Some of those OCA artists joined the radical and seminal, publicly-funded, artist-run centre The Kensington Arts Association (KAA), later named the Centre for Experimental Arts and Communication (CEAC) (1973-1978). In 1974 the KAA, at 4 Kensington Avenue, showed a 20-minute “standard” 8mm film by local artist Darryl Tonkin, and in 1975 it began showing 16mm, 8mm and super 8 films regularly. The CEAC, at 15 Duncan Street, helped to found the short-lived Canadian Super 8 Distribution Centre in 1976, which in turn published a Directory in 1977 with 118 super 8 films, some 8mm films, and some videos, by 50 Canadian artists.
The CEAC’s regular Super 8 Open Screenings and other film screenings led to their founding of The Funnel Experimental Film Theatre (1977-1989), in their basement on Duncan Street which they had previously used for their punk music club the Crash ‘n’ Burn. One co-founder of the Super 8 Festival, the Super 8 Distribution Centre and The Funnel was filmmaker Ross McLaren. He also taught filmmaking at OCA until 1990, inspiring many interesting super 8 filmmakers who became associated with The Funnel.
In 1978 the CEAC was “banned in Canada” so The Funnel moved independently to the front of the ground floor of 507 King Street East where its 30 members built a state-of-the-art 100-seat cinema with raked, fixed theatre seats, a projection booth and sound recording studio, darkroom, art gallery, library and office. Eventually with public funding, it provided 16mm, 8mm and super 8 film production, distribution and exhibition facilities, for personal film artists only, excluding the all-consuming crowd of conventional filmmakers.
The Funnel hosted 60 public events per year, with many legendary “avant-garde” filmmakers visiting from around the world with their work, including a 5-night performance by Jack Smith. Many of them said that it had the best-quality super 8 projection they had seen. It’s two distribution catalogues in 1984 and 1987 listed 320 films and other media, almost half of them on super 8, by 80 artists. It inspired an unequalled amount of super 8 filmmaking in Toronto.

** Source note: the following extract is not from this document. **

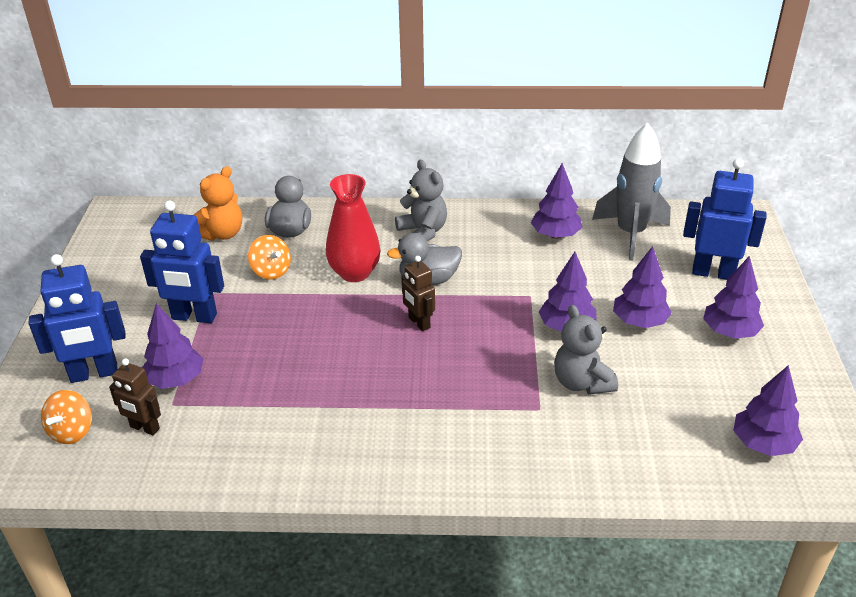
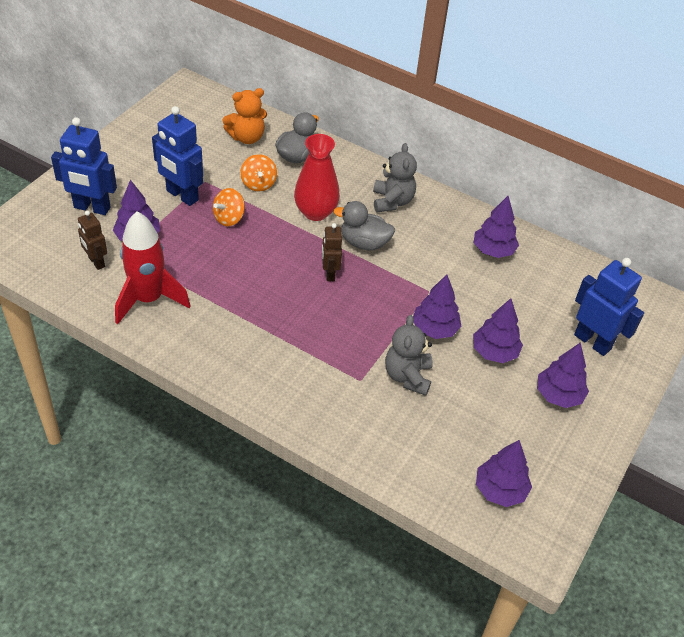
camera: 25 degrees right, 10 degrees up
orange spinning top [41,390,92,444] -> orange spinning top moved to [213,188,245,226]
grey rocket [592,123,671,261] -> none
none -> red rocket [115,212,191,324]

The Funnel’s unique philosophy was explained in this excerpt from its introduction to The Funnel Film Collection Catalogue. “For various reasons an artist may never make copies of his or her work. A film or tape may change from presentation to presentation as the artist re-edits the piece; the nature of the film stock or material may preclude its reproducibility; in the extreme a film may exist only as a sculptural entity to be viewed on rewinds. Each presentation of a work of this nature is a unique performance.
Accommodation of the diverse existing and possible future formats is a policy of the Collection, and a reflection of an historical and contemporary practice of artists’ film.”
But The Funnel was long a victim of the Ontario Film Classification Act. Partly because of that, it suffered a political split in 1986, then the remaining members made an ill-timed move to the front of the second floor of 11 Soho Street in 1987. Public funding was reduced, forcing them to dismantle their newly-built theatre a year later, but the group held rare screenings at OCA and The Euclid Theatre until 1989. Its collapse left a vacuum in Toronto still felt today. All of its equipment, and some artists’ original films, disappeared, and many of Toronto’s finest small-format filmmakers, such as Jim Anderson, Sharon Cook, Fast Wurms, and Villem Teder, stopped making films.